得到自由的露西拉也喘着气,望向阿斯摩太显得有些疲惫的神色、似乎终于带上些温度的脸。露西拉的指尖还残留着阿斯摩太的温度,脖颈还留着阿斯摩太的浅浅齿痕。
谁也没有动。
阿斯摩太半闭的眸子无法遮盖住她那蓝得透亮的瞳中透出的光,反而显得更为显眼,她的下唇由于多次的自我咬噬而显得红艳,眉头依旧是蹙着的,自此之中却感受不到半点悲伤,带着些暧昧的倦怠感,与逐渐平息下来的轻喘混合在一起,烧得露西拉头脑发热,身体中自以为早就消失的欲望也抬起头来,不住叫嚣。但她还没来得及羞愧地低下头时,阿斯摩太便准确地找到了她的唇瓣,在一个快速结束又甜蜜的拥吻之后,她们轻轻地抵着额头。
“你给了我很多。”
阿斯摩太的眼睛依旧没有完全睁开,声音也缓慢且放松,这慵懒的模样给她了带来更多的诱惑力。
“包括一个新名字——阿兹。”
露西拉有些困惑,但很快就意识到那是自己方才由于即将失声才说出的简短称呼。
“对不起…”
“不,我喜欢你这样做,”她怜爱地用手拨开露西拉额前的乱发,“这是你给我的独有印记,阿兹。”
她缓缓地读了一次,轻张开口发出第一个音节,再以舌尖抵在上齿后,让空气自口中逸散,从而发出第二个音来。
“阿兹。”
又是一声,伴随着一个扬起的笑容,看上去很喜欢这个名字。
“阿兹。”看着她的模样,露西拉也小声地跟着念了一次。
“还是你念起来更好听些…我的妻子,露西(Lucy)?”阿兹笑着拥抱了她,再贴在她耳旁说着,“我能这么称呼你吗?”
“当然可以,就像我向你起誓那样,一切都是你的。”
“你把一切都给我,可谁来给你一切,谁来让你快乐呢?”
“你已经为我带来远超过我配得的快乐了。”
“你应当对我坦诚,欲望在我眼前无所遁形,”即使还有些喘息不定,阿兹依旧是学着露西拉方才的模样,一个翻身把她压在自己身下,“哪怕我不读你的心思也一样。”
露西拉有些害羞,阿兹的身体比她来得要更温暖,这份紧贴的温暖随着阿兹动作时带来的肌肤摩擦被放大成烈焰。那张美丽圣洁的脸庞此刻正带着些许魅惑注视着她,由于性爱而不着片缕的身子骄傲地展示着纤细的腰肢以及饱满的双峰,随着动作轻晃惹得她晕头转向。

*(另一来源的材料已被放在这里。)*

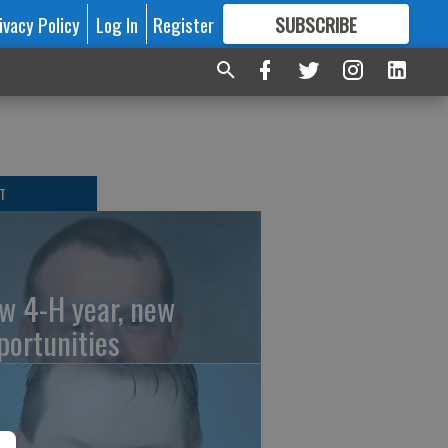
ivacy Policy
Log In
Register
SUBSCRIBE
FOR
MORE
GREAT CONTENT
T
w 4-H year, new
portunities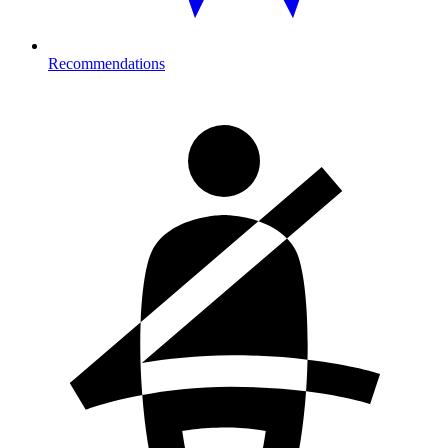
Recommendations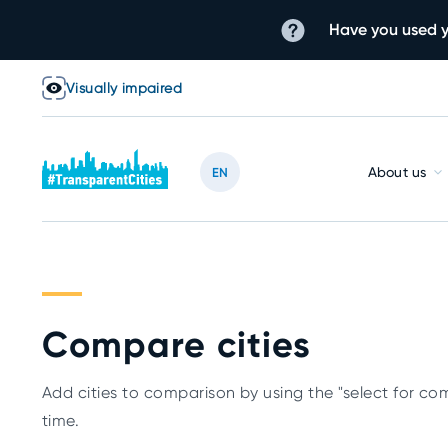
Have you used y
Visually impaired
About us
EN
Compare cities
Add cities to comparison by using the "select for com
time.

这的确是人类所不能拥有的身子,与被情欲燎烧的意识不同,她脸上染上一抹别样的热与红,羞得移开了视线。
“……不用很温柔。”
“不行,哪怕不读心我也知道,”阿兹轻柔地有样学样,抚摸着露西拉挺立的胸前,又低下头含住另一端,含糊地说着,“你还是在骗我。”
曾经的夜晚对露西拉来说是漫长的、被厌恶的腥气和无法入眠的苦痛而占据的地狱,如今她却只觉得时间太少。
阿兹不熟练却极其温柔的动作给她带来不断堆积的快感,大胆又激烈的亲吻使得她不断哭泣,而阿兹一次次地吻尽她的眼泪,把大部分安慰的话语用动作传达给她,直至她在阿兹指尖化成一滩水,所有悲伤似乎都已消弭。